Rewrite the lines below, changing every "WordSmith" to "WordCraft" and keeping everything else as it is.
####################
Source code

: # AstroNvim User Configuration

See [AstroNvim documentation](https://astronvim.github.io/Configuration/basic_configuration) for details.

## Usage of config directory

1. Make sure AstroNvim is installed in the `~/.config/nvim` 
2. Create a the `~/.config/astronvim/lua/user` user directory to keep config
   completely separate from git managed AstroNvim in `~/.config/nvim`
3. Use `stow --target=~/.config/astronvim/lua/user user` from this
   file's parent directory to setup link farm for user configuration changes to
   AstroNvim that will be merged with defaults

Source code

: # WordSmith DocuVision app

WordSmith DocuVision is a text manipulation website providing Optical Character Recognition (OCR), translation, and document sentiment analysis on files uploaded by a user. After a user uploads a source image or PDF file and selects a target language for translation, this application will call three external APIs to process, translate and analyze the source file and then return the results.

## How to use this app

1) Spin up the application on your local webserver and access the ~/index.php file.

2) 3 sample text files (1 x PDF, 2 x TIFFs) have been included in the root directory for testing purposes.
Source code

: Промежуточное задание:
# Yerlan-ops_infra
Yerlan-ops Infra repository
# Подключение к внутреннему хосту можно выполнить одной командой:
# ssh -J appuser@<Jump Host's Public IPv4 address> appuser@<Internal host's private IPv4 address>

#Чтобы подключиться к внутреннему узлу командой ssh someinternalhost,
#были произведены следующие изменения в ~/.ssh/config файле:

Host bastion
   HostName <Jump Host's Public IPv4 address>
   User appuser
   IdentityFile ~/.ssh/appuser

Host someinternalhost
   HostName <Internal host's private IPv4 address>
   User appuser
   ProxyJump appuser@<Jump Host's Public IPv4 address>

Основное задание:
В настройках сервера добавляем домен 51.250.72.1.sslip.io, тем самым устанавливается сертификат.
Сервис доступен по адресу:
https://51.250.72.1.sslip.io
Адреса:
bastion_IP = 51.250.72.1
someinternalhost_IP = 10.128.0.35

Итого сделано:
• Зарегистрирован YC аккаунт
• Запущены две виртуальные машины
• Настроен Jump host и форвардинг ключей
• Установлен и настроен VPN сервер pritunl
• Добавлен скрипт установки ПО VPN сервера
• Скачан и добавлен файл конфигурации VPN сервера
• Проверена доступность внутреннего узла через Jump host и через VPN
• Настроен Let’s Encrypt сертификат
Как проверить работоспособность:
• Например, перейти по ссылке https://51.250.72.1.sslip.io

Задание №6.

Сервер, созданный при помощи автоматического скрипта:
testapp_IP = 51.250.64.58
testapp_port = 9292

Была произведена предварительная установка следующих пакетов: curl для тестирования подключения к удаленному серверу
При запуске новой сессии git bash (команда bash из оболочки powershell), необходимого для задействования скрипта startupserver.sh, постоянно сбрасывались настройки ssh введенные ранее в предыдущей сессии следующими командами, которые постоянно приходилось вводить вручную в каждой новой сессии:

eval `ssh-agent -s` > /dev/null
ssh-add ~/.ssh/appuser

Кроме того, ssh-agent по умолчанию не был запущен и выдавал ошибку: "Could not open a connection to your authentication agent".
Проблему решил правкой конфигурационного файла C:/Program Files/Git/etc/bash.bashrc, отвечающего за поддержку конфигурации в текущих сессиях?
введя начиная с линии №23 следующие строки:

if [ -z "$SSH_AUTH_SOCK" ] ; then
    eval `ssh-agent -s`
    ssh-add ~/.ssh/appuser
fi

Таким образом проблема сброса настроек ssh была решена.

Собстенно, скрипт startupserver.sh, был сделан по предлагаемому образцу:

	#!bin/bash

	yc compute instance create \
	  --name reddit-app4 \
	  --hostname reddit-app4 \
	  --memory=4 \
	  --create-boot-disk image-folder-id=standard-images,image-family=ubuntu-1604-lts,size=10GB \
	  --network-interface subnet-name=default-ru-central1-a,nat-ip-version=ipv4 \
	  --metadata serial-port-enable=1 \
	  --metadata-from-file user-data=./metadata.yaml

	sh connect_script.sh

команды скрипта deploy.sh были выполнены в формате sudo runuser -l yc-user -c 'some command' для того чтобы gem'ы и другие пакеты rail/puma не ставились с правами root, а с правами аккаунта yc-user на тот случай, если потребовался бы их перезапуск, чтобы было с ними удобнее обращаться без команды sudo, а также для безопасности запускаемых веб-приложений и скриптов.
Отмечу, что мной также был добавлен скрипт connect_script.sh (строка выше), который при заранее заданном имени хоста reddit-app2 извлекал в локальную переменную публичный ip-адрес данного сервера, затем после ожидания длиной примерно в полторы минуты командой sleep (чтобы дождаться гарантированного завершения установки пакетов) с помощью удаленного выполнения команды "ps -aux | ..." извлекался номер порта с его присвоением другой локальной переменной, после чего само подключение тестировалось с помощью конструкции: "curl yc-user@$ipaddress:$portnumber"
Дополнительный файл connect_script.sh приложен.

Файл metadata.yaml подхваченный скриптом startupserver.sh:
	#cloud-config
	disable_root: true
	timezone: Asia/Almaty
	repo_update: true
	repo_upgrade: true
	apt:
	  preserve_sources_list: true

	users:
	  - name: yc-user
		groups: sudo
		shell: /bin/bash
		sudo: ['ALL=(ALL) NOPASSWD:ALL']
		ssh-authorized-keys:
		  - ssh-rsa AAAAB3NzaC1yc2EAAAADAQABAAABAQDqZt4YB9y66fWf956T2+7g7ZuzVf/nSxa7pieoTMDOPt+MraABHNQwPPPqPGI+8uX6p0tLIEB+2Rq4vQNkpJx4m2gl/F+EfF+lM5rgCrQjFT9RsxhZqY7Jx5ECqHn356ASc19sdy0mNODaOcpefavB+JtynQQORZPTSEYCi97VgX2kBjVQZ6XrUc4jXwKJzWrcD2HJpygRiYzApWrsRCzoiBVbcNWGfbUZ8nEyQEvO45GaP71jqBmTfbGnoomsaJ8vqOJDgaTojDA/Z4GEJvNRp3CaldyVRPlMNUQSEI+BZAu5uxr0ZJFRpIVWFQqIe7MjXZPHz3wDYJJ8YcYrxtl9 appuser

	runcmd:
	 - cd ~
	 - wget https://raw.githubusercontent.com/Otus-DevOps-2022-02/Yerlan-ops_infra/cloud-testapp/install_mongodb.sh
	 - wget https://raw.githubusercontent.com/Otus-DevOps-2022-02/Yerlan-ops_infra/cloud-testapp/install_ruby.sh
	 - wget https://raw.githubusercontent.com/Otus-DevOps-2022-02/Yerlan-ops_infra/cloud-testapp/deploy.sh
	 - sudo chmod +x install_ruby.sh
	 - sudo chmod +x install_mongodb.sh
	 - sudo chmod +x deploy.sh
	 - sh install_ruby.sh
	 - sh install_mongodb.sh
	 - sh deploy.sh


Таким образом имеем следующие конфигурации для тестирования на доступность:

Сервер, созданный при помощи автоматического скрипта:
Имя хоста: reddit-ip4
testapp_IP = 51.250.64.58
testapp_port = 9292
####################
> [TASK OUTPUT]:
Source code

: # AstroNvim User Configuration

See [AstroNvim documentation](https://astronvim.github.io/Configuration/basic_configuration) for details.

## Usage of config directory

1. Make sure AstroNvim is installed in the `~/.config/nvim` 
2. Create a the `~/.config/astronvim/lua/user` user directory to keep config
   completely separate from git managed AstroNvim in `~/.config/nvim`
3. Use `stow --target=~/.config/astronvim/lua/user user` from this
   file's parent directory to setup link farm for user configuration changes to
   AstroNvim that will be merged with defaults

Source code

: # WordCraft DocuVision app

WordCraft DocuVision is a text manipulation website providing Optical Character Recognition (OCR), translation, and document sentiment analysis on files uploaded by a user. After a user uploads a source image or PDF file and selects a target language for translation, this application will call three external APIs to process, translate and analyze the source file and then return the results.

## How to use this app

1) Spin up the application on your local webserver and access the ~/index.php file.

2) 3 sample text files (1 x PDF, 2 x TIFFs) have been included in the root directory for testing purposes.
Source code

: Промежуточное задание:
# Yerlan-ops_infra
Yerlan-ops Infra repository
# Подключение к внутреннему хосту можно выполнить одной командой:
# ssh -J appuser@<Jump Host's Public IPv4 address> appuser@<Internal host's private IPv4 address>

#Чтобы подключиться к внутреннему узлу командой ssh someinternalhost,
#были произведены следующие изменения в ~/.ssh/config файле:

Host bastion
   HostName <Jump Host's Public IPv4 address>
   User appuser
   IdentityFile ~/.ssh/appuser

Host someinternalhost
   HostName <Internal host's private IPv4 address>
   User appuser
   ProxyJump appuser@<Jump Host's Public IPv4 address>

Основное задание:
В настройках сервера добавляем домен 51.250.72.1.sslip.io, тем самым устанавливается сертификат.
Сервис доступен по адресу:
https://51.250.72.1.sslip.io
Адреса:
bastion_IP = 51.250.72.1
someinternalhost_IP = 10.128.0.35

Итого сделано:
• Зарегистрирован YC аккаунт
• Запущены две виртуальные машины
• Настроен Jump host и форвардинг ключей
• Установлен и настроен VPN сервер pritunl
• Добавлен скрипт установки ПО VPN сервера
• Скачан и добавлен файл конфигурации VPN сервера
• Проверена доступность внутреннего узла через Jump host и через VPN
• Настроен Let’s Encrypt сертификат
Как проверить работоспособность:
• Например, перейти по ссылке https://51.250.72.1.sslip.io

Задание №6.

Сервер, созданный при помощи автоматического скрипта:
testapp_IP = 51.250.64.58
testapp_port = 9292

Была произведена предварительная установка следующих пакетов: curl для тестирования подключения к удаленному серверу
При запуске новой сессии git bash (команда bash из оболочки powershell), необходимого для задействования скрипта startupserver.sh, постоянно сбрасывались настройки ssh введенные ранее в предыдущей сессии следующими командами, которые постоянно приходилось вводить вручную в каждой новой сессии:

eval `ssh-agent -s` > /dev/null
ssh-add ~/.ssh/appuser

Кроме того, ssh-agent по умолчанию не был запущен и выдавал ошибку: "Could not open a connection to your authentication agent".
Проблему решил правкой конфигурационного файла C:/Program Files/Git/etc/bash.bashrc, отвечающего за поддержку конфигурации в текущих сессиях?
введя начиная с линии №23 следующие строки:

if [ -z "$SSH_AUTH_SOCK" ] ; then
    eval `ssh-agent -s`
    ssh-add ~/.ssh/appuser
fi

Таким образом проблема сброса настроек ssh была решена.

Собстенно, скрипт startupserver.sh, был сделан по предлагаемому образцу:

	#!bin/bash

	yc compute instance create \
	  --name reddit-app4 \
	  --hostname reddit-app4 \
	  --memory=4 \
	  --create-boot-disk image-folder-id=standard-images,image-family=ubuntu-1604-lts,size=10GB \
	  --network-interface subnet-name=default-ru-central1-a,nat-ip-version=ipv4 \
	  --metadata serial-port-enable=1 \
	  --metadata-from-file user-data=./metadata.yaml

	sh connect_script.sh

команды скрипта deploy.sh были выполнены в формате sudo runuser -l yc-user -c 'some command' для того чтобы gem'ы и другие пакеты rail/puma не ставились с правами root, а с правами аккаунта yc-user на тот случай, если потребовался бы их перезапуск, чтобы было с ними удобнее обращаться без команды sudo, а также для безопасности запускаемых веб-приложений и скриптов.
Отмечу, что мной также был добавлен скрипт connect_script.sh (строка выше), который при заранее заданном имени хоста reddit-app2 извлекал в локальную переменную публичный ip-адрес данного сервера, затем после ожидания длиной примерно в полторы минуты командой sleep (чтобы дождаться гарантированного завершения установки пакетов) с помощью удаленного выполнения команды "ps -aux | ..." извлекался номер порта с его присвоением другой локальной переменной, после чего само подключение тестировалось с помощью конструкции: "curl yc-user@$ipaddress:$portnumber"
Дополнительный файл connect_script.sh приложен.

Файл metadata.yaml подхваченный скриптом startupserver.sh:
	#cloud-config
	disable_root: true
	timezone: Asia/Almaty
	repo_update: true
	repo_upgrade: true
	apt:
	  preserve_sources_list: true

	users:
	  - name: yc-user
		groups: sudo
		shell: /bin/bash
		sudo: ['ALL=(ALL) NOPASSWD:ALL']
		ssh-authorized-keys:
		  - ssh-rsa AAAAB3NzaC1yc2EAAAADAQABAAABAQDqZt4YB9y66fWf956T2+7g7ZuzVf/nSxa7pieoTMDOPt+MraABHNQwPPPqPGI+8uX6p0tLIEB+2Rq4vQNkpJx4m2gl/F+EfF+lM5rgCrQjFT9RsxhZqY7Jx5ECqHn356ASc19sdy0mNODaOcpefavB+JtynQQORZPTSEYCi97VgX2kBjVQZ6XrUc4jXwKJzWrcD2HJpygRiYzApWrsRCzoiBVbcNWGfbUZ8nEyQEvO45GaP71jqBmTfbGnoomsaJ8vqOJDgaTojDA/Z4GEJvNRp3CaldyVRPlMNUQSEI+BZAu5uxr0ZJFRpIVWFQqIe7MjXZPHz3wDYJJ8YcYrxtl9 appuser

	runcmd:
	 - cd ~
	 - wget https://raw.githubusercontent.com/Otus-DevOps-2022-02/Yerlan-ops_infra/cloud-testapp/install_mongodb.sh
	 - wget https://raw.githubusercontent.com/Otus-DevOps-2022-02/Yerlan-ops_infra/cloud-testapp/install_ruby.sh
	 - wget https://raw.githubusercontent.com/Otus-DevOps-2022-02/Yerlan-ops_infra/cloud-testapp/deploy.sh
	 - sudo chmod +x install_ruby.sh
	 - sudo chmod +x install_mongodb.sh
	 - sudo chmod +x deploy.sh
	 - sh install_ruby.sh
	 - sh install_mongodb.sh
	 - sh deploy.sh


Таким образом имеем следующие конфигурации для тестирования на доступность:

Сервер, созданный при помощи автоматического скрипта:
Имя хоста: reddit-ip4
testapp_IP = 51.250.64.58
testapp_port = 9292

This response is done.